Once a week, a new poll comes out declaring that Republicans and/or Donald Trump are historically unpopular. Fine. We've discussed the problematic record of pollsters here.
While polls do tend to be good indicators of public opinion trends, facts and hard data are a better representation of reality as it stands.
Trump and the Republican Party have been on a tear of electoral victories at virtually all levels of the ballot box. Many inside the chattering-class wish to toll the death knell of the party still. They decree that Republicans will face an enormous backlash in 2018 at the ballot box for their legislative floundering and Trump's antics.
However, as the map begins to develop for Democrats, chances of taking back or even holding their numbers inside either chamber are beginning to look more and more grim in an election which was already an uphill slog.

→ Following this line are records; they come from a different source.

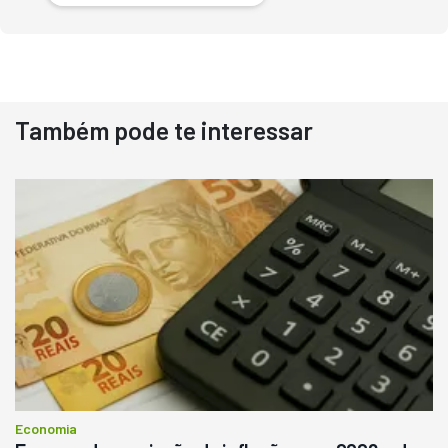
Também pode te interessar
Destaque
Usado
Pá Carregadeira Cat 966
Ano 1987
Londrina
R$
145.000
Consultar
Economia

Here is a handicapped report from CNN about the Senate, published on Wednesday:
The across-the-board primary battles are complicating what should be a hugely advantageous map for Republicans. Democratic senators are running for re-election in 10 — that's right, 10 — states that President Donald Trump won in 2016. The GOP, meanwhile, only has two members who currently look like they could be in real jeopardy.

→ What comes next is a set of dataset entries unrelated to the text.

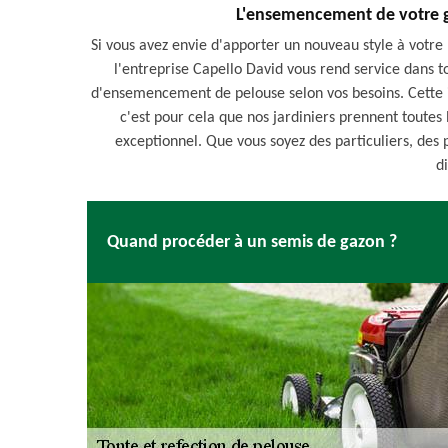
L'ensemencement de votre g
Si vous avez envie d'apporter un nouveau style à votre
l'entreprise Capello David vous rend service dans t
d'ensemencement de pelouse selon vos besoins. Cette in
c'est pour cela que nos jardiniers prennent toutes 
exceptionnel. Que vous soyez des particuliers, des p
di
Quand procéder à un semis de gazon ?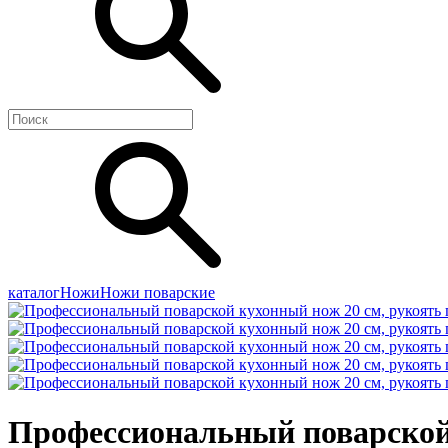
каталог
Ножи
Ножи поварские
Профессиональный поварской к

At stake is control of the Senate, where the GOP currently holds 52 of 100 seats.
The Democrat representation problem from a local level on up is not only an uphill climb, it's an Everest Summit-level climb. Democrats have eroded their representation on a local level beginning with Obama's first midterm election. Over 1,000 seats have been lost nationally by Democrats, including the U.S. Senate, U.S. House and state chambers across the country.

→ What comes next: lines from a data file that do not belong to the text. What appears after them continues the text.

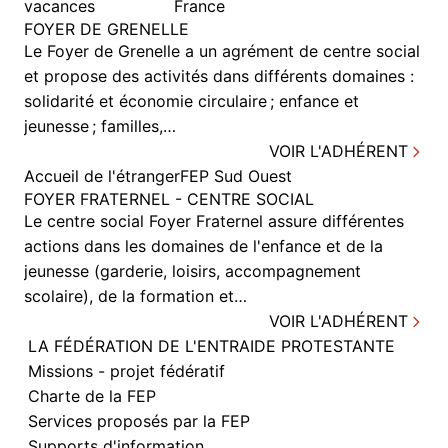
vacances
France
FOYER DE GRENELLE
Le Foyer de Grenelle a un agrément de centre social
et propose des activités dans différents domaines :
solidarité et économie circulaire ; enfance et
jeunesse ; familles,…
VOIR L'ADHÉRENT
Accueil de l'étranger
FEP Sud Ouest
FOYER FRATERNEL - CENTRE SOCIAL
Le centre social Foyer Fraternel assure différentes
actions dans les domaines de l'enfance et de la
jeunesse (garderie, loisirs, accompagnement
scolaire), de la formation et…
VOIR L'ADHÉRENT
LA FÉDÉRATION DE L'ENTRAIDE PROTESTANTE
Missions - projet fédératif
Charte de la FEP
Services proposés par la FEP
Supports d'information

With the governor of West Virginia switching parties, Democrats hold a record-low number of governorships. They also control a record-low number of trifectas. Having single-party control of state governorships and legislatures is referred to as a trifecta.
The maps below, via The Washington Post, are helpful visuals of trifectas around the country.
The Washington Examiner notes that, given the above data, nearly 50 percent of all Americans live in a state that has complete GOP control:
With tonight's switch by West Virginia Gov. Jim Justice from Democrat to Republican, the GOP expanded its dominance of state governments.
The Republican Party now controls the governorships and the state legislatures of 26 states (including Nebraska's supposedly nonpartisan legislature). Altogether, the populations in these states account for 48 percent of the U.S. population, according to 2016 Census estimates.
I wanted to extrapolate on that just a bit. America is a big country. How much land mass, as a portion of the whole, do the Democrats control without GOP representation? How much of our country could a liberal move to without having to experience partial or complete Republican control of the state?
The Answer: Democrats control 7.2 percent of America's land mass.
Here is the math in square miles, based on this chart outlining state sizes:
USA: 3,797,000 mi²
California: 163,696 mi²
Oregon: 98,466 mi²
Hawaii: 4,028 mi²
Connecticut: 4,844 mi²
Delaware: 1,953 mi²
Rhode Island: 1,044 mi²
Total: 274,031 mi²
274,031 is 7.2 percent of 3,797,000.
Only 7.2 percent of America's land mass is controlled by Democrats.